## Problem requirements
Take each line of the records below that contains the string "Music" and copy it.

::: Dataset content

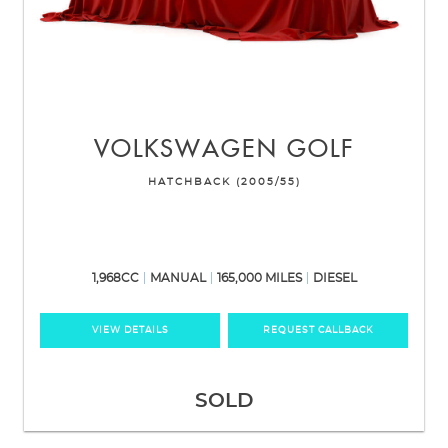
VOLKSWAGEN
GOLF
HATCHBACK (2005/55)
1,968CC
MANUAL
165,000 MILES
DIESEL
VIEW DETAILS
REQUEST CALLBACK
SOLD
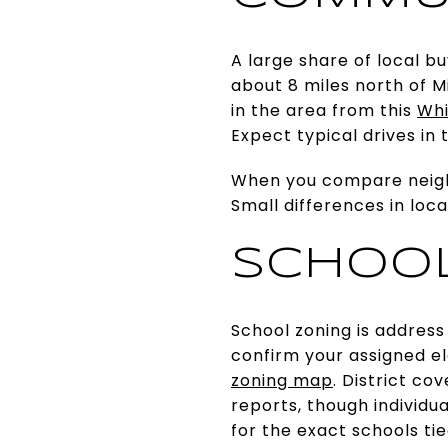
A large share of local bu
about 8 miles north of M
in the area from this
Whi
Expect typical drives in
When you compare neighb
Small differences in loc
SCHOOL
School zoning is address
confirm your assigned e
zoning map
. District c
reports, though individ
for the exact schools ti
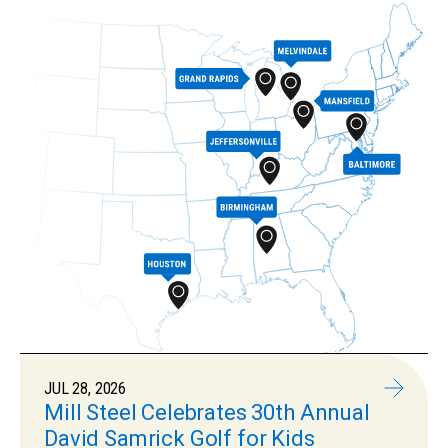
JUL 28, 2026
Mill Steel Celebrates 30th Annual
David Samrick Golf for Kids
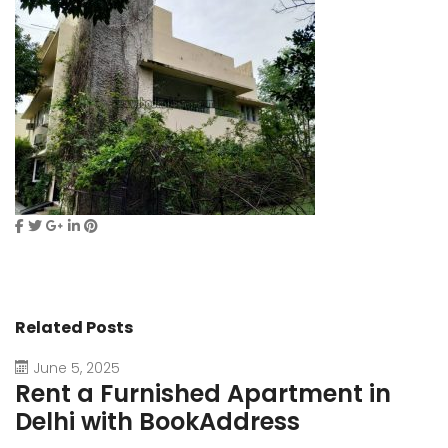
Related Posts
June 5, 2025
Rent a Furnished Apartment in
D
Delhi with BookAddress
B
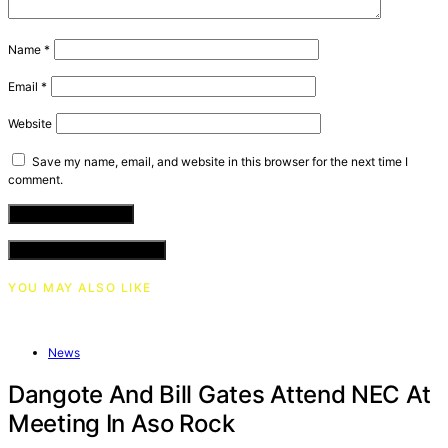
Name
*
Email
*
Website
Save my name, email, and website in this browser for the next time I
comment.
VIEW COMMENTS (0)
YOU MAY ALSO LIKE
News
Dangote And Bill Gates Attend NEC At
Meeting In Aso Rock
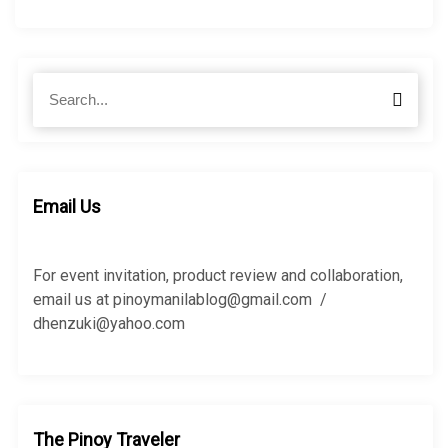
S
S
e
e
a
a
r
r
c
c
h
h
Email Us
f
o
r
For event invitation, product review and collaboration,
:
email us at pinoymanilablog@gmail.com /
dhenzuki@yahoo.com
The Pinoy Traveler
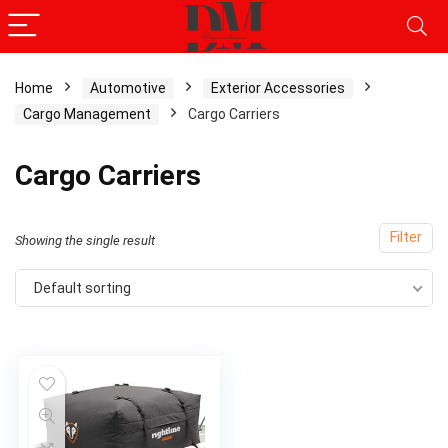
Home
Automotive
Exterior Accessories
Cargo Management
Cargo Carriers
x
ce
ce
Cargo Carriers
Filter
Showing the single result
Default sorting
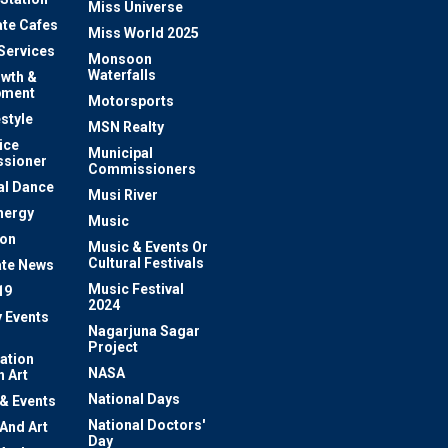
Miss Universe
te Cafes
Miss World 2025
 Services
Monsoon
Waterfalls
owth &
pment
Motorsports
estyle
MSN Realty
ice
Municipal
sioner
Commissioners
al Dance
Musi River
nergy
Music
ion
Music & Events Or
Cultural Festivals
te News
Music Festival
19
2024
y Events
Nagarjuna Sagar
Project
ation
NASA
 Art
National Days
 & Events
National Doctors'
 And Art
Day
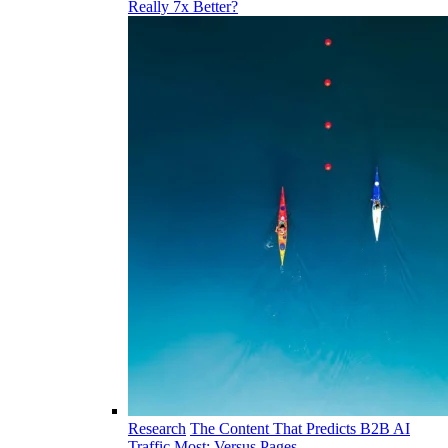
Really 7x Better?
Research
The Content That Predicts B2B AI
Traffic Most: Versus Pages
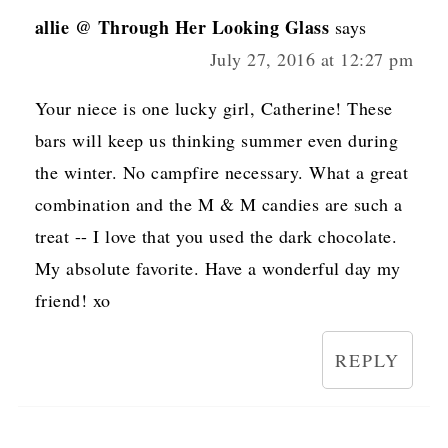
allie @ Through Her Looking Glass
says
July 27, 2016 at 12:27 pm
Your niece is one lucky girl, Catherine! These
bars will keep us thinking summer even during
the winter. No campfire necessary. What a great
combination and the M & M candies are such a
treat -- I love that you used the dark chocolate.
My absolute favorite. Have a wonderful day my
friend! xo
REPLY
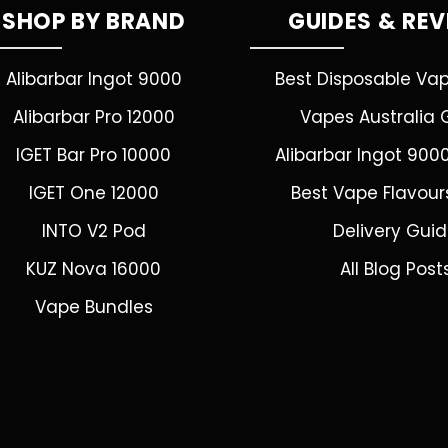
SHOP BY BRAND
GUIDES & RE
Alibarbar Ingot 9000
Best Disposable Va
Alibarbar Pro 12000
Vapes Australia 
IGET Bar Pro 10000
Alibarbar Ingot 900
IGET One 12000
Best Vape Flavour
INTO V2 Pod
Delivery Gui
KUZ Nova 16000
All Blog Post
Vape Bundles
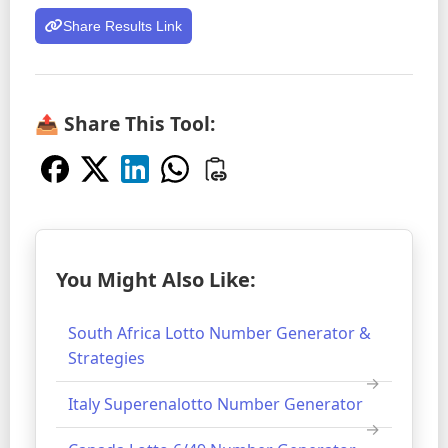
Share Results Link
📤 Share This Tool:
You Might Also Like:
South Africa Lotto Number Generator &
Strategies
Italy Superenalotto Number Generator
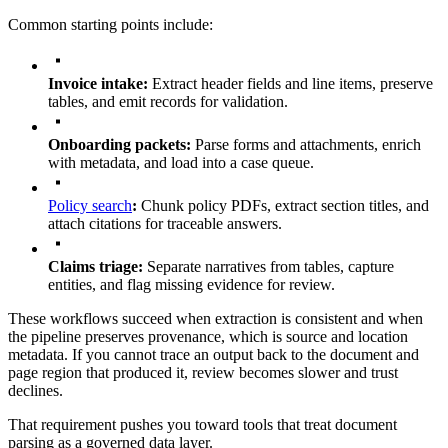
Common starting points include:
Invoice intake:
Extract header fields and line items, preserve
tables, and emit records for validation.
Onboarding packets:
Parse forms and attachments, enrich
with metadata, and load into a case queue.
Policy search
:
Chunk policy PDFs, extract section titles, and
attach citations for traceable answers.
Claims triage:
Separate narratives from tables, capture
entities, and flag missing evidence for review.
These workflows succeed when extraction is consistent and when
the pipeline preserves provenance, which is source and location
metadata. If you cannot trace an output back to the document and
page region that produced it, review becomes slower and trust
declines.
That requirement pushes you toward tools that treat document
parsing as a governed data layer.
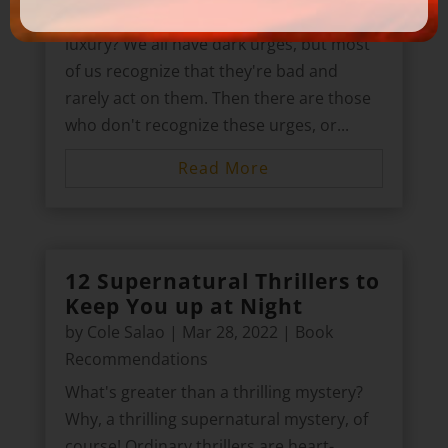
How about conning your way into a life of
luxury? We all have dark urges, but most
of us recognize that they're bad and
rarely act on them. Then there are those
who don't recognize these urges, or...
Read More
12 Supernatural Thrillers to
Keep You up at Night
by
Cole Salao
|
Mar 28, 2022
|
Book
Recommendations
What's greater than a thrilling mystery?
Why, a thrilling supernatural mystery, of
course! Ordinary thrillers are heart-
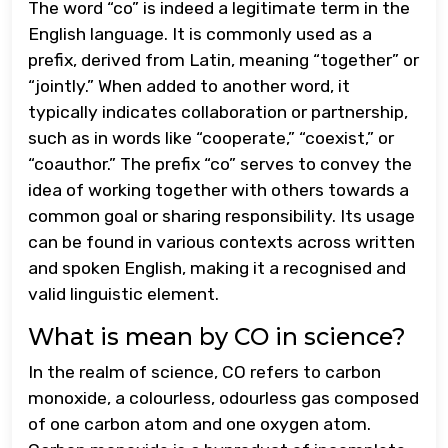
The word “co” is indeed a legitimate term in the
English language. It is commonly used as a
prefix, derived from Latin, meaning “together” or
“jointly.” When added to another word, it
typically indicates collaboration or partnership,
such as in words like “cooperate,” “coexist,” or
“coauthor.” The prefix “co” serves to convey the
idea of working together with others towards a
common goal or sharing responsibility. Its usage
can be found in various contexts across written
and spoken English, making it a recognised and
valid linguistic element.
What is mean by CO in science?
In the realm of science, CO refers to carbon
monoxide, a colourless, odourless gas composed
of one carbon atom and one oxygen atom.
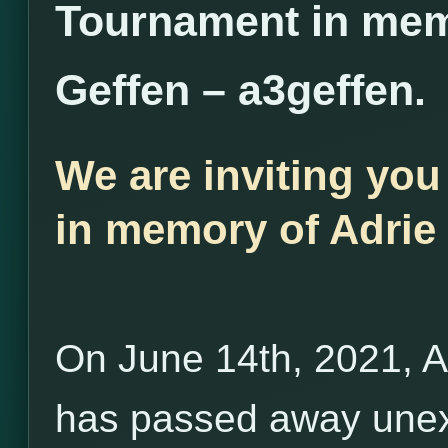
Tournament in mem
Geffen – a3geffen.
We are inviting you
in memory of Adrie 
On June 14th, 2021, A
has passed away unex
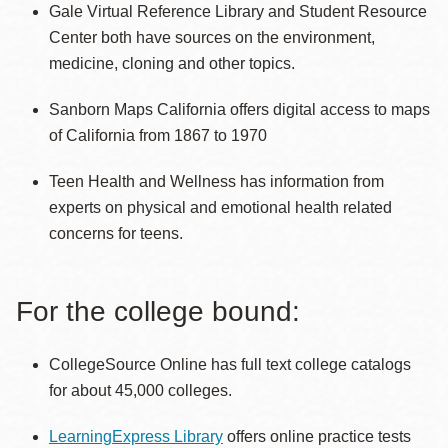
Gale Virtual Reference Library and Student Resource
Center both have sources on the environment,
medicine, cloning and other topics.
Sanborn Maps California offers digital access to maps
of California from 1867 to 1970
Teen Health and Wellness has information from
experts on physical and emotional health related
concerns for teens.
For the college bound:
CollegeSource Online has full text college catalogs
for about 45,000 colleges.
LearningExpress Library
offers online practice tests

::::::

## Solution
Music
Music & Events Or
Music Festival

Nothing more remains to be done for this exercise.